> **Trecho apresentado**
Ainda é de se ressaltar, por ser relevante, que, de acordo com entendimento jurisprudencial dominante acerca da necessidade de a vítima comprovar o fato constitutivo do seu direito, quando a responsabilidade estatal for classificada como de natureza subjetiva, os autores desincumbiram-se desse mister, na forma do artigo 333, inciso I, do CPC, quando comprovaram a negligência dos agentes públicos.

Nesse diapasão, evidenciados os elementos aptos a firmar o dever de indenizar a vítima (conduta, dano e nexo de causalidade), resta tão-somente aquilatá-los, ou mensurá-los adequadamente.

Com relação aos danos morais, esses são evidentes. A dor dos pais pela perda da filha os acompanhará por toda vida. Não se olvida aqui a relevância do direito subjetivo ou objetivo da dignidade da pessoa e sua induvidosa elevação à estatura constitucional e, nesse diapasão, deve ser assim visualizada sua dimensão. Conquanto o dano moral não mais se restrinja à dor, tristeza e sofrimento, se estendendo a todos os bens personalíssimos, sem necessária vinculação ao elemento psíquico pessoal, o próprio autor reconhece, mais adiante, "só deve ser reputado dano moral a dor, vexame, sofrimento ou humilhação que, fugindo à normalidade, causando-lhe aflições, angústia e desequilíbrio em seu bem-estar" . Certamente tal aplicação encontra ressonância ao campo da violação a direito subjetivo e constituem efeitos e não causas. E, seguindo a trilha da lógica do razoável, para a configuração da violação à dignidade da pessoa humana seguramente não basta mera contrariedade, aborrecimento irritação ou sensibilidade exacerbada, sob pena de banalização de instrumento extremamente importante, cuja via não traduz propriamente reparação pecuniária de um dano imaterial, por si só insuscetível de valoração, mas de uma estimação prudencial, no dizer de Walter Moraes, de caráter pedagógico, punitivo e compensatório

No caso vertente, evidentes a gravidade, repercussão e conseqüentes reflexos na esfera da dignidade da pessoa dos autores, pois o sofrimento deles perdurará eternamente pelo óbito da filha.

> **Registros do conjunto**
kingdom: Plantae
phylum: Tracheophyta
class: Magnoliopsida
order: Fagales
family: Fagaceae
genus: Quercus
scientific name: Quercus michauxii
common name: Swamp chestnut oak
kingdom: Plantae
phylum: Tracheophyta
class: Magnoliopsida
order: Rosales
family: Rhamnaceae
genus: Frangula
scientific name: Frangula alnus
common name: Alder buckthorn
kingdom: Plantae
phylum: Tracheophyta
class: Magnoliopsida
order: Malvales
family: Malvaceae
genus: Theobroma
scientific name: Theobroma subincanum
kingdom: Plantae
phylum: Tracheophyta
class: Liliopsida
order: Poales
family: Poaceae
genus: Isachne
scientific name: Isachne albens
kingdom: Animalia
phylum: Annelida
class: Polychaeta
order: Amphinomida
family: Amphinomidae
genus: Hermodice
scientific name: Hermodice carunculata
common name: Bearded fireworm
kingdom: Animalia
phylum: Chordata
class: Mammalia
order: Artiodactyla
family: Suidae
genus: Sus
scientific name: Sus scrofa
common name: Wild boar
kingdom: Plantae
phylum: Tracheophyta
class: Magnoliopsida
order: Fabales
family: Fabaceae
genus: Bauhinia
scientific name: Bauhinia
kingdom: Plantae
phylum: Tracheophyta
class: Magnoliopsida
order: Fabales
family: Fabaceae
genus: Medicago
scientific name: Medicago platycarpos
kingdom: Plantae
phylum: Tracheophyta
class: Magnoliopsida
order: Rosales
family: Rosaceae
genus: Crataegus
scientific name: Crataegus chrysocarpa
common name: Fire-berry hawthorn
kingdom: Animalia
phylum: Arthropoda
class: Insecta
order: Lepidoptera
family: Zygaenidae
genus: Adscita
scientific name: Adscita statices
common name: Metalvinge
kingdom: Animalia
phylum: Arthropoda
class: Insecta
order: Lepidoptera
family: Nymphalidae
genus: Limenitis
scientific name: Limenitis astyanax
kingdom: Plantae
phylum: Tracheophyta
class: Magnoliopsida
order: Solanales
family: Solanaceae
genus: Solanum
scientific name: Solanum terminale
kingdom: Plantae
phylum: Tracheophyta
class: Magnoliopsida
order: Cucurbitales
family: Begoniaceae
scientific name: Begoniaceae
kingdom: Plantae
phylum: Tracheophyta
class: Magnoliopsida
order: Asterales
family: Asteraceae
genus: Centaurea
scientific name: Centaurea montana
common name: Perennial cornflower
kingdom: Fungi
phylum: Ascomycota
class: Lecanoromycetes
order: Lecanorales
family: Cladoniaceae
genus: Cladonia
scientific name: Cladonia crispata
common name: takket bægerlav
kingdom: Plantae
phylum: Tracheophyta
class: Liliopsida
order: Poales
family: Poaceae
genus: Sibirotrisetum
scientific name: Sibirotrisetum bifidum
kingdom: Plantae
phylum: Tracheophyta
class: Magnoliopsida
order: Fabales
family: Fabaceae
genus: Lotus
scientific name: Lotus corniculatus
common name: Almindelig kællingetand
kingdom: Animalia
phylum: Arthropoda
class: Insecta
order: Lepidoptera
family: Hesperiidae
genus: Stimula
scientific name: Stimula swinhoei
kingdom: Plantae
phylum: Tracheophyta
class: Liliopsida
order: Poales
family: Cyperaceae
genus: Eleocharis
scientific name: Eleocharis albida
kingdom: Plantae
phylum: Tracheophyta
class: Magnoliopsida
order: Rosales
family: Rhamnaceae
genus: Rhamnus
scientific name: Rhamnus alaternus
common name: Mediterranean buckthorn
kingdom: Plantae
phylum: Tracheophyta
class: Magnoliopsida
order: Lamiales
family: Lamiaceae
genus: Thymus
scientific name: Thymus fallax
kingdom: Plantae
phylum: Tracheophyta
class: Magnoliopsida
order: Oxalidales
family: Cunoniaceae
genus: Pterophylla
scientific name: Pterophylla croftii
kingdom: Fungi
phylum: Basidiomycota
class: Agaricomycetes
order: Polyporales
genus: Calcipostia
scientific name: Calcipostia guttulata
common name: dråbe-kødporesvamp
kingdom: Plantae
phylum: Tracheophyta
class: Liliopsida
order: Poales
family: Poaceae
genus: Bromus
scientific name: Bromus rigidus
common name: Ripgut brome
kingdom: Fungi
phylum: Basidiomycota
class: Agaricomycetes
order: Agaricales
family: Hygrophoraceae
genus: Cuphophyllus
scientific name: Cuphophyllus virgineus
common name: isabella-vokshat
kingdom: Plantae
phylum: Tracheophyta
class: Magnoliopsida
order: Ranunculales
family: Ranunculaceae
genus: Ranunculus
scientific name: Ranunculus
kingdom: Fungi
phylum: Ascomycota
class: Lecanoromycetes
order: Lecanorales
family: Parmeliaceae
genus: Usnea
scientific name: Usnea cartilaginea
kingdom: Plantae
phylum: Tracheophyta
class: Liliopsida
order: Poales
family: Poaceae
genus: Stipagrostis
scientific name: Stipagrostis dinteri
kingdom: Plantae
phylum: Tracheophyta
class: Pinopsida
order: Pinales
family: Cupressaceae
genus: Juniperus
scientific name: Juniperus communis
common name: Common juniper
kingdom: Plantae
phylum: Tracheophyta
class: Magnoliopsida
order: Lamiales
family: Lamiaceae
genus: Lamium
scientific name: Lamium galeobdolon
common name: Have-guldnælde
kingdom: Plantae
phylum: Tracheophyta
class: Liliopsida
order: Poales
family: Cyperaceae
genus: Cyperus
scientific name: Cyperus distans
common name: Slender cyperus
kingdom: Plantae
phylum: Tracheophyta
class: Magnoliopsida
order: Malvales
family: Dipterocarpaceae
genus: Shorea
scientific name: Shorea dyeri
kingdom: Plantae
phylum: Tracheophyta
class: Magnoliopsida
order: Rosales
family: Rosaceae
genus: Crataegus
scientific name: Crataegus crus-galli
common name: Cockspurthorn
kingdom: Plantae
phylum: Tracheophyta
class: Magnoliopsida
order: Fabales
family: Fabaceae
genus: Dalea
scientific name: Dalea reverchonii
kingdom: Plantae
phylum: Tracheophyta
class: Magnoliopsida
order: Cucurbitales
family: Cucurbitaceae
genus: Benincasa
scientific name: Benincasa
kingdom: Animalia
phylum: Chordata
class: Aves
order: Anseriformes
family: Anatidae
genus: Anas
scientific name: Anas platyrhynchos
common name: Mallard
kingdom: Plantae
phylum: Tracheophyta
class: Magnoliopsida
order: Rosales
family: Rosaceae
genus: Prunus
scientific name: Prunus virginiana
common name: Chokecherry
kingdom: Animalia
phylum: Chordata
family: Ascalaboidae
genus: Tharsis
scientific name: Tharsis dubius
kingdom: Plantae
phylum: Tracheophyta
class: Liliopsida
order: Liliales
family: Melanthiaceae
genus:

> **Tarefas do exercício**
(1) No trecho sobre a indenização pela morte da filha, com base em qual artigo do CPC os autores provaram a negligência dos agentes públicos?
(2) Escreva a continuação do trecho sobre a indenização pela morte da filha, começando logo depois da última frase dele.

> **Respostas dadas**
(1) O artigo 333, inciso I, do CPC.

(2)
Outrossim, o montante deve ser fixado em harmonia com princípios da razoabilidade e proporcionalidade recomendados ao caso em espécie e atendidos os efeitos compensatórios, punitivos e preventivos, observando-se ainda demais circunstâncias valorativas relacionadas às partes, tais como condição econômico-financeira de cada qual e gravidade da repercussão da violação.

Tomando por base esse nortes, entendo razoável a fixação do montante arbitrado de R$ 50.000,00 (cinqüenta mil reais) para cada um dos autores, totalizando R$ 100.000,00 (cem mil reais).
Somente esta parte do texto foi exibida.